A me ha aiutato una frase «ordinaria» che ho finalmente detto a un’amica: «Non sto bene, posso dirtelo?» E all’improvviso ho sentito sollievo. Forse era la prima volta dopo tanto tempo che smettevo di fingere. Solo allora ho capito quanto stavo soffocando tutto dentro di me.
Perché abbiamo ancora la sensazione di dover farcela da soli con tutto?
Anche se della salute mentale si scrive dappertutto, in fondo a noi resta la sensazione che «non reggere qualcosa» significhi debolezza. Forse ce l’ha insegnato l’ambiente, forse la famiglia. Ma a volte siamo semplicemente più severi con noi stessi di quanto dovremmo. Io l’ho sentito a lungo dentro di me.
«Non arrabbiarti, non piangere, ce la fai!»
E così ce l’ho fatta, fino al momento in cui semplicemente non è più stato possibile.
Quando mi permetto di chiedere aiuto
Oggi so già che quando dico: «Non ce la faccio», non è debolezza. È un passo che mi riporta a me. Imparo ancora ad amare anche i momenti in cui non sono al massimo delle forze.
Ho iniziato ad andare in terapia. Parlo con persone che mi conoscono e mi sostengono. Ormai mi permetto di sentire, anche se a volte significa essere soprattutto vulnerabile.

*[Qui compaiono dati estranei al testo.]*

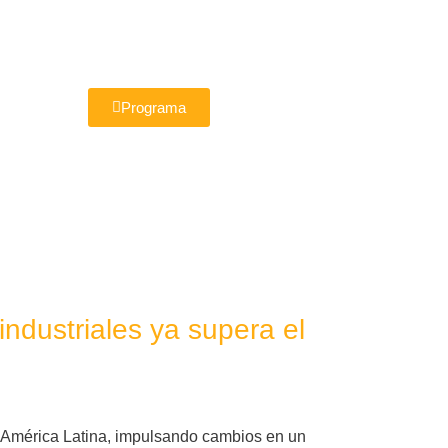
Programa
ndustriales ya supera el
n América Latina, impulsando cambios en un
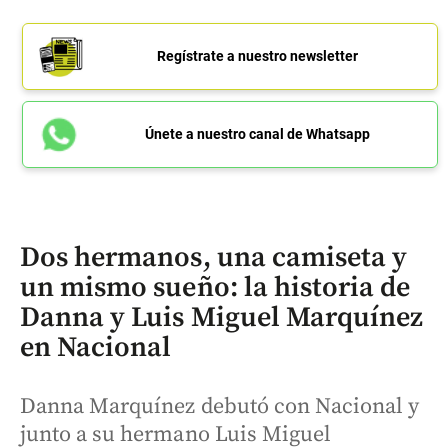
Regístrate a nuestro newsletter
Únete a nuestro canal de Whatsapp
Dos hermanos, una camiseta y
un mismo sueño: la historia de
Danna y Luis Miguel Marquínez
en Nacional
Danna Marquínez debutó con Nacional y
junto a su hermano Luis Miguel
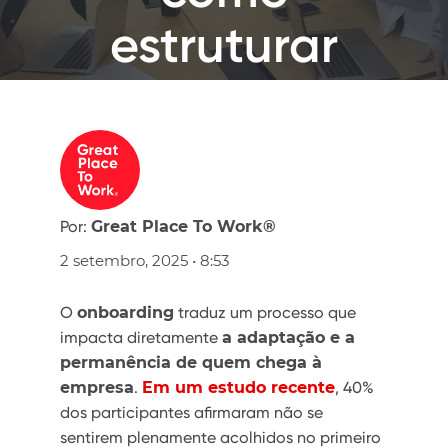
estruturar
Por:
Great Place To Work®
2 setembro, 2025 • 8:53
O
onboarding
traduz um processo que
impacta diretamente
a adaptação e a
permanência de quem chega à
empresa
.
Em um estudo recente
, 40%
dos participantes afirmaram não se
sentirem plenamente acolhidos no primeiro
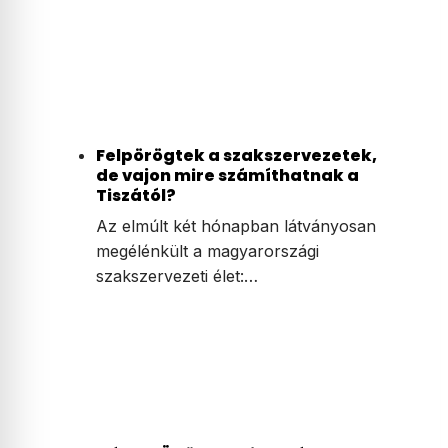
Felpörögtek a szakszervezetek,
de vajon mire számíthatnak a
Tiszától?
Az elmúlt két hónapban látványosan
megélénkült a magyarországi
szakszervezeti élet:…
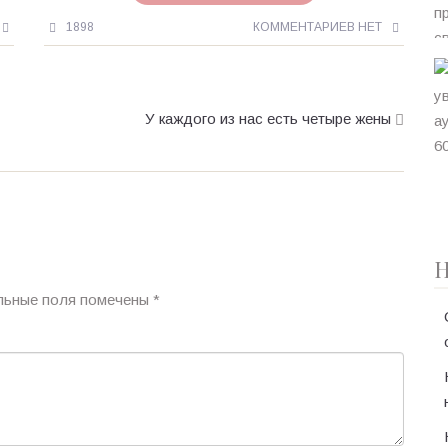
1898
КОММЕНТАРИЕВ НЕТ
У каждого из нас есть четыре жены
Н
льные поля помечены
*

Il mio piccolo rituale, quando «il mondo mi cade addosso»
Quando ho giorni in cui tutto mi pesa, mi aiuta:
- Sedermi un attimo da sola con me stessa.

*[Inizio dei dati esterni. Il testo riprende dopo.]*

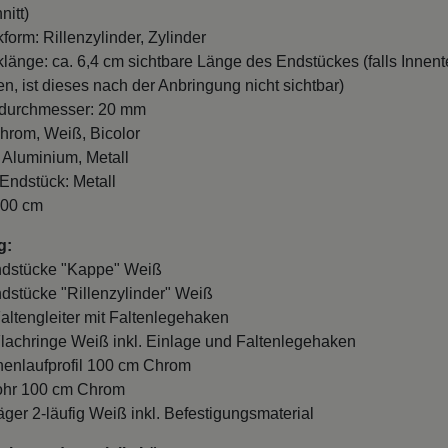
nitt)
form: Rillenzylinder, Zylinder
länge: ca. 6,4 cm sichtbare Länge des Endstückes (falls Innente
n, ist dieses nach der Anbringung nicht sichtbar)
durchmesser: 20 mm
hrom, Weiß, Bicolor
: Aluminium, Metall
 Endstück: Metall
100 cm
g:
ndstücke "Kappe" Weiß
ndstücke "Rillenzylinder" Weiß
Faltengleiter mit Faltenlegehaken
Flachringe Weiß inkl. Einlage und Faltenlegehaken
nnenlaufprofil 100 cm Chrom
Rohr 100 cm Chrom
räger 2-läufig Weiß inkl. Befestigungsmaterial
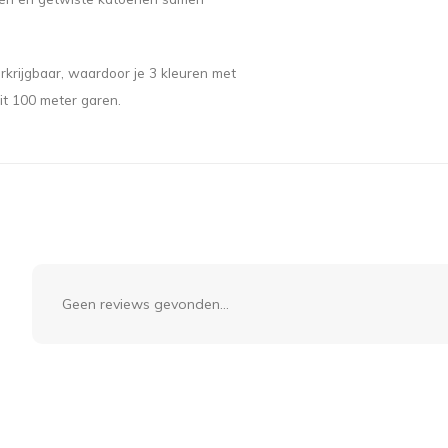
rkrijgbaar, waardoor je 3 kleuren met
it 100 meter garen.
Geen reviews gevonden...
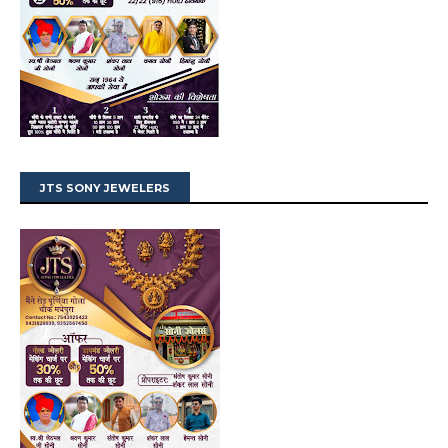
JTS SONY JEWELERS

- Chiudere gli occhi e per qualche minuto solo respirare.
- Mettermi una mano sul cuore e dirmi: «Ho il diritto di sentirmi come mi sento».

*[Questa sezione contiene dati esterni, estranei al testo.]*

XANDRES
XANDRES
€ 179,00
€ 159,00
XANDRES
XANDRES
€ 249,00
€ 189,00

È una sorta di ancora. Il mio promemoria che non sono sola in questo.
E in conclusione?
Non pretenderò di aver risolto tutto. Impariamo per tutta la vita. Ma so già che non sono debole quando chiedo aiuto. E che non è necessario farcela con tutto «a forza». Forse proprio nel momento in cui ci permettiamo di rallentare e di aprirci, inizia il cammino di ritorno a sé.
Con amore ti mando le mie affermazioni personali – una consapevolezza presente:
Le mie affermazioni personali, quando ho bisogno di darmi calma:
- «Ho il diritto di non stare bene ogni giorno.»
- «Mi permetto di sentire tutto ciò che mi arriva in questo momento.»
- «Respiro piano e do spazio a me stessa.»
- «La mia calma non dipende da quello che pensano gli altri.»
- «Quando ho bisogno di aiuto, so che posso chiederlo.»
- «Sono abbastanza brava anche nei giorni in cui mi sento debole.»
- «Merito amore, anche se non sono perfetta.»